One particularly serious type of personal watercraft injury occurs when a female rider falls off the back of the craft and into the path of the crafts high-pressure water jet. The jet thrust is powerful enough to push water into the riders orifices, which can result in severe internal injuries to the riders vagina, rectum or anus, and possibly death.

For example, in 2014, the California Court of Appeal for the Fourth Appellate District, Division One upheld in full a San Diego County jury verdict against Bombardier Recreational Products and two other defendants in favor of two plaintiffs injured simultaneously in a single 2007 fall from a PWC, which included awards, respectively, of $3.385 million and $1.063 million in compensatory damages with liability divided in equal portions among the three defendants. The appellate court also affirmed awards of $1.5 million in punitive damages against BRP alone for each plaintiff adding up to $3 million in punitive damages which were based on the jurys express finding that BRPs conduct manifested a "reckless or callous disregard for the rights of others".

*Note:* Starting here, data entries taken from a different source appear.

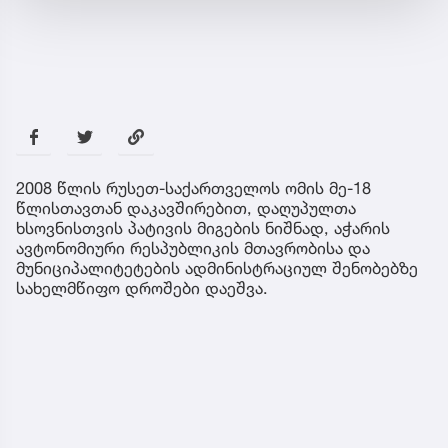
2008 წლის რუსეთ-საქართველოს ომის მე-18
წლისთავთან დაკავშირებით, დაღუპულთა
ხსოვნისთვის პატივის მიგების ნიშნად, აჭარის
ავტონომიური რესპუბლიკის მთავრობისა და
მუნიციპალიტეტების ადმინისტრაციულ შენობებზე
სახელმწიფო დროშები დაეშვა.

However, on the other hand, there are also examples where the owner, operator, and/or user of the personal watercraft have been found entirely at fault by a jury without any fault whatsoever on the manufacturer. For example, in 2010 in a case argued in the federal court of the Middle District of Florida, a jury found the 2006 Sea-Doo safe and not defective as to design, warnings, manufacture, and that BRP was not negligent in the design of its product. BRP maintained the Sea-Doo was reasonably safe, state-of-the-art, compliant with industry standards as well as the U.S. Coast Guards standards, and was not the cause of plaintiffs injuries and/or accident. The plaintiff testified she did not have any conversation with anyone concerning the use of protective gear, such as wet suit bottoms or equivalent protective clothing and was not provided any safety information before riding. During the trial, the operator admitted he saw, but chose not to read, the onboard warning label. He also admitted that he did not read the safety recommendations in the operator’s guide nor watch the safety video. Counsel for BRP in the Thomas case, Scott Sarason, commented on the case that," Statistically speaking, the probability of the type of incident involved in this case is extremely rare. Owners, operators and passengers of personal watercrafts must think safety first. It’s important for people to realize that these watercraft are classified as boats. That’s why the watercraft industry has been working diligently with authorities like the U.S. Coast Guard to introduce programs like Know Before You Go’ in an effort to prevent accidents and injuries.” The Thomas case is just one example, of a handful, where such a rare accident is caused by extraneous persons or factors.